Practical and Theoretical Implications

By integrating high-fidelity, event-conditioned memory and object-centric persistent slots, ActWorld succeeds in bridging the navigation–interaction gap endemic to prior world models. This architecture enables a single model to maintain fine-grained state over both manipulated objects and scene geometry during unrestricted, keyboard/mouse- or prompt-driven exploration. The plug-and-play memory designs (zero-initialization invariants) allow retrofitting onto large pre-trained DiT backbones, facilitating future transfer across corpora or model families.

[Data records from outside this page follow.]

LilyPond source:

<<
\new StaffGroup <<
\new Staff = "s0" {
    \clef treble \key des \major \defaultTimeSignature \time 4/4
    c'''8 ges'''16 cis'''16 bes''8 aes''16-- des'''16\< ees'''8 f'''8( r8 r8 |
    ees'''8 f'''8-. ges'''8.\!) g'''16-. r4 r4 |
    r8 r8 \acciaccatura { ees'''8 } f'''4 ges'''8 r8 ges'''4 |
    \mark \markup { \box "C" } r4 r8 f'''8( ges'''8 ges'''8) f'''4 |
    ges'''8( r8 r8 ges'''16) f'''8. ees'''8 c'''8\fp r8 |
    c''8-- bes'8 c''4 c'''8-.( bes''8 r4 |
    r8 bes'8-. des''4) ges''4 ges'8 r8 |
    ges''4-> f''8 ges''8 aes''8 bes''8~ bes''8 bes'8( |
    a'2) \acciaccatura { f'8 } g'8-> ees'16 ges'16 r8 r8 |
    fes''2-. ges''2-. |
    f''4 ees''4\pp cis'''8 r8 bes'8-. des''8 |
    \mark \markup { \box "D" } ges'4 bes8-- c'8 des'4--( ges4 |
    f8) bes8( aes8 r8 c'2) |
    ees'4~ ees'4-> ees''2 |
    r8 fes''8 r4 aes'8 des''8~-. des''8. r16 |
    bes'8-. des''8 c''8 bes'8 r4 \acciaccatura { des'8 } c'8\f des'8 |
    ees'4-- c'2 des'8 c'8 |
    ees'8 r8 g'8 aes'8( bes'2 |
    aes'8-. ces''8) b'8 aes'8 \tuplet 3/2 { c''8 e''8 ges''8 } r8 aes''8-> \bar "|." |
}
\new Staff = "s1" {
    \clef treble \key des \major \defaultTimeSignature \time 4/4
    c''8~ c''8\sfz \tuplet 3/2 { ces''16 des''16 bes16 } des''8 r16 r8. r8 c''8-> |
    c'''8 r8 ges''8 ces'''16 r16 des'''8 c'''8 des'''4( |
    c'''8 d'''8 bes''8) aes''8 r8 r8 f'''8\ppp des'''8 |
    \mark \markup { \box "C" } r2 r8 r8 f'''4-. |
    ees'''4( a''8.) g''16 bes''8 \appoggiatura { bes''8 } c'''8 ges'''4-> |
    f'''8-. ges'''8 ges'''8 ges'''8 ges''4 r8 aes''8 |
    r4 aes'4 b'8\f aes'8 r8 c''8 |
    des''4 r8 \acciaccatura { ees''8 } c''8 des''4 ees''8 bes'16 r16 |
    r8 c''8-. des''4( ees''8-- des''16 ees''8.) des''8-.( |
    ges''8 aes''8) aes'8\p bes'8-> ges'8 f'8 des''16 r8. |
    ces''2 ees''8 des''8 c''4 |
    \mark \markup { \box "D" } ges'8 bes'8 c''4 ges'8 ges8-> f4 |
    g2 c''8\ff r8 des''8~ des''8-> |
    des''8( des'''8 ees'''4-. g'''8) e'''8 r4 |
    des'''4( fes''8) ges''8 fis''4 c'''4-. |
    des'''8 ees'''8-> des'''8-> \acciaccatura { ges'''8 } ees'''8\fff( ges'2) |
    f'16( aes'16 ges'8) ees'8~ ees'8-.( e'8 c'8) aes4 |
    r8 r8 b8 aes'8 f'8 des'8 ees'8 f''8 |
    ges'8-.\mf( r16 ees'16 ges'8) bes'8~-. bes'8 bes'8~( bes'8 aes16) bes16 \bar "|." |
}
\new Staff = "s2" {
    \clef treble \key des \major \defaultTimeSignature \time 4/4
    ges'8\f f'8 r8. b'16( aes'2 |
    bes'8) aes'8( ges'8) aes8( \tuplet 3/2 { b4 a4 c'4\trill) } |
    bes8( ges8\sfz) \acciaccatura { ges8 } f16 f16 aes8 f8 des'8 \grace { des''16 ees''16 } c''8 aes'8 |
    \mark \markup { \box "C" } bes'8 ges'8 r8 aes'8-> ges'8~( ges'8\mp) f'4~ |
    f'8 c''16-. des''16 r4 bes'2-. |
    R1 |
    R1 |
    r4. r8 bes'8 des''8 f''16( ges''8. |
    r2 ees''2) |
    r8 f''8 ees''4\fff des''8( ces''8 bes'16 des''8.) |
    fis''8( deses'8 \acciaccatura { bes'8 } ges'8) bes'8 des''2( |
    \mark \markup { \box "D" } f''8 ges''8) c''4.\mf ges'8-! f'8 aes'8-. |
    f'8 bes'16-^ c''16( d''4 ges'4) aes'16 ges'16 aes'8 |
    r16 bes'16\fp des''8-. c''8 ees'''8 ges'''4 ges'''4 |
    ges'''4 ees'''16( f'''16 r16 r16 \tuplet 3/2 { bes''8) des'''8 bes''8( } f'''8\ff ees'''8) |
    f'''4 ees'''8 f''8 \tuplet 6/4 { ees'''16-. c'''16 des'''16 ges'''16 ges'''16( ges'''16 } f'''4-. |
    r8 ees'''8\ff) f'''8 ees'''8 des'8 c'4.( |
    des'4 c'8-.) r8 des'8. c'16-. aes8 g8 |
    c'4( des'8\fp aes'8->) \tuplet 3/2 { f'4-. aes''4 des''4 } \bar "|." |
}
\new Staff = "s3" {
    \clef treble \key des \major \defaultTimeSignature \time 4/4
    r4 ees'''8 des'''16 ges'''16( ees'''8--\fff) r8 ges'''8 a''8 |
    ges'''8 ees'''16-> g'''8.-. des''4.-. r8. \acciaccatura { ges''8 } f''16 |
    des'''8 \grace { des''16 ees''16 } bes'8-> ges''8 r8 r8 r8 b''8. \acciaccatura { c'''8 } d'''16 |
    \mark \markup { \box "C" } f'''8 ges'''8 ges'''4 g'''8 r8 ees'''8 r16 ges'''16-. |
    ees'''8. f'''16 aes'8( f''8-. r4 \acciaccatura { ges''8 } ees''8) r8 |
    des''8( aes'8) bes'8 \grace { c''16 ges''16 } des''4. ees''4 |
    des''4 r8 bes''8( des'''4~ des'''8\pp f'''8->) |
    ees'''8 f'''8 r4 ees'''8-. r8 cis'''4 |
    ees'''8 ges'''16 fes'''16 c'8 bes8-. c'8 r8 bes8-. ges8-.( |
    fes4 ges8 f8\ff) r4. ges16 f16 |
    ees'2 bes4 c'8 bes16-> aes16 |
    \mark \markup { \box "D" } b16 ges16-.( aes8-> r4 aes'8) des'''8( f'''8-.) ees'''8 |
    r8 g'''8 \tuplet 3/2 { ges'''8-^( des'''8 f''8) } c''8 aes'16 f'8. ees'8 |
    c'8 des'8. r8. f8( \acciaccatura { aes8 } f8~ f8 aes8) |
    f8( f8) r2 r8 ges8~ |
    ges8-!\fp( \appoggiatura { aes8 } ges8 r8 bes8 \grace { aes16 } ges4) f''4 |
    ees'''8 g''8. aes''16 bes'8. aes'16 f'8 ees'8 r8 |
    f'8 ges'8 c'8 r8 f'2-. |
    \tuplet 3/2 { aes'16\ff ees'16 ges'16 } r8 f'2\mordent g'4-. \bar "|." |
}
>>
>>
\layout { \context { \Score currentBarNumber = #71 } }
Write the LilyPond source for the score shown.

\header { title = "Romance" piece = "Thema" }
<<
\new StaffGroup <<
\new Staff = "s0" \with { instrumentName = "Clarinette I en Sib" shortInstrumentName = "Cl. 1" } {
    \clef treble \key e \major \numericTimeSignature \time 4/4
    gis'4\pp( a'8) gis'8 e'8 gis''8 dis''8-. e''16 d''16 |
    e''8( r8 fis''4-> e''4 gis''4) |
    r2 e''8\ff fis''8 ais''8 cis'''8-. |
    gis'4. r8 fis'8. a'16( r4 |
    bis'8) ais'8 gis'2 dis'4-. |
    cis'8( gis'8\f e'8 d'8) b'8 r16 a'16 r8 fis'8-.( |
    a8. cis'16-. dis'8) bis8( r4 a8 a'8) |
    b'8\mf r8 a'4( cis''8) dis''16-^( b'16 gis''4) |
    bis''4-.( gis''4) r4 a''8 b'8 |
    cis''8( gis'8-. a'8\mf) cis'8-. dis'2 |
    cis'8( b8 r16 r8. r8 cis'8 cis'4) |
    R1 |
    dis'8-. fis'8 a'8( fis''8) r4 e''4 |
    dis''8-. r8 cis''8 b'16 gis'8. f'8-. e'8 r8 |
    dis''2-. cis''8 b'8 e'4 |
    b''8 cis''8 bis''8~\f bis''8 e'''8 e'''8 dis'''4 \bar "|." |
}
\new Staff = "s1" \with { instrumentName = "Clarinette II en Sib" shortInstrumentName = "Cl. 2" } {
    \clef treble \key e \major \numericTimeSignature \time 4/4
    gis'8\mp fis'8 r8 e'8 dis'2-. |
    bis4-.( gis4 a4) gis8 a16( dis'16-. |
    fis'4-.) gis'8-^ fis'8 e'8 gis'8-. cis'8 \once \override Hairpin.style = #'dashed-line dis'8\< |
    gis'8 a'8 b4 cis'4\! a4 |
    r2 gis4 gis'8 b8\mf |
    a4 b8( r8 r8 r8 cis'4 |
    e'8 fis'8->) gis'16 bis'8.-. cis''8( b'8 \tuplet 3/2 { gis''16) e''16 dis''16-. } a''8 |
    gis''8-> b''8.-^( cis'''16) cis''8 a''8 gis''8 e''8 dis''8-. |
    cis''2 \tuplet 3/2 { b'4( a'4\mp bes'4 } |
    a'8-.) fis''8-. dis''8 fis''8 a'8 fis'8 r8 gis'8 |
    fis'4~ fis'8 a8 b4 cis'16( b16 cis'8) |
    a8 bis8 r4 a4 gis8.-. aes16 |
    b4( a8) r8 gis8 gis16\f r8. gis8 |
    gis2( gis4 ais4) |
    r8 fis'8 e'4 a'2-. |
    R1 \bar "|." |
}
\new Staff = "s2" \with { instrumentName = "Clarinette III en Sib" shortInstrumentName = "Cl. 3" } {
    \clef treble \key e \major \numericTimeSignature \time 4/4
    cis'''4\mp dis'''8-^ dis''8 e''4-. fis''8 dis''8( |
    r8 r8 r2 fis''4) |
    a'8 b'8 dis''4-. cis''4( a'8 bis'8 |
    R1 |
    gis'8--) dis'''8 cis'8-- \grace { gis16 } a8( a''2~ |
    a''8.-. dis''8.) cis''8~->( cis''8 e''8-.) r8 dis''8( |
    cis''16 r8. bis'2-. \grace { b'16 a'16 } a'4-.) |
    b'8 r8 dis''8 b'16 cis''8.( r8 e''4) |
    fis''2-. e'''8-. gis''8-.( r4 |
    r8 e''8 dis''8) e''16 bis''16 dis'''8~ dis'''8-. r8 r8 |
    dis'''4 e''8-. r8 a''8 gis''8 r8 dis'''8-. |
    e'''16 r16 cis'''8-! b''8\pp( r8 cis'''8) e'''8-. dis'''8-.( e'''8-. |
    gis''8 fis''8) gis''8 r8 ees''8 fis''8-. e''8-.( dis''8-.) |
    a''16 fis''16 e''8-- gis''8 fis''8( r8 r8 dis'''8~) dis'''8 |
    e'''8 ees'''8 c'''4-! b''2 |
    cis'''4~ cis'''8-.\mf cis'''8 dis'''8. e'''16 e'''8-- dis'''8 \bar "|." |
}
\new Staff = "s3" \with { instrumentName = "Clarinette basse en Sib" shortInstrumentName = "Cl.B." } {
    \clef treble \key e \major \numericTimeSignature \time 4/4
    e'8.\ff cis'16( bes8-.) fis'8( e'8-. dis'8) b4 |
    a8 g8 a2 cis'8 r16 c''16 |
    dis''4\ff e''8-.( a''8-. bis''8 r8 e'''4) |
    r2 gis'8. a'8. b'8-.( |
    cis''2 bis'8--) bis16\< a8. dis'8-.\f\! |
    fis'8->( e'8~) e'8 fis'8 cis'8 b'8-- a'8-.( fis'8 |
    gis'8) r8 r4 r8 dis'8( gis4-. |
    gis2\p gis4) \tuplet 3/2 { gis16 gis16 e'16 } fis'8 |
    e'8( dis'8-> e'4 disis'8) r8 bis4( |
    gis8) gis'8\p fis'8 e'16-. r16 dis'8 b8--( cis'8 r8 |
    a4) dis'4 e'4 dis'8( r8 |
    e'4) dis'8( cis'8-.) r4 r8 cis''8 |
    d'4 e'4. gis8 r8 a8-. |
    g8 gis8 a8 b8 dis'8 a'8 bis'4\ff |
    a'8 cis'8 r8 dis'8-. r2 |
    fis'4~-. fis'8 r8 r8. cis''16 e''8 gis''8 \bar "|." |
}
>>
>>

In practical terms, this capability is directly significant for domains requiring interactive, flexible response with persistent object awareness—such as embodied AI, open-world content creation, robotics simulation, autonomous driving, and real-time, AI-generated gameplay.

Future Directions

Potential avenues for extension include:

  • Integration of multi-agent or multiplayer scenarios, leveraging persistent memory for inter-agent object tracking.
  • Scaling to high-dimensional real-world scenes with open-vocabulary actions.
  • Cross-modal and continuous-command conditioning, moving beyond discrete key/mouse input and integrating richer agent–environment interfaces.
  • Automation of dataset annotation via more advanced, possibly self-supervised, VLM reasoning for chunk-level segmentation.
  • Downstream policy learning for embodied agents leveraging ActWorld as a high-fidelity simulator with true actionability.

Conclusion

ActWorld establishes a new standard in interactive world modeling by enabling unified, real-time simulation of both navigation and fine-grained object manipulation via hierarchical, action-aware memory. It empirically resolves the architectural and memory bottlenecks concomitant with prior navigation-centric models, demonstrating that explicit event- and object-level persistent memory is both technically feasible and essential for bridging the gap between explorable and actionable virtual worlds. The approach points toward a future of world models capable of serving as dynamically interactive simulators for a broad spectrum of embodied and multi-agent AI systems. Figure 5

Figure 5: Additional examples generated by ActWorld, showcasing diverse and coherent interaction behaviors over extended horizons.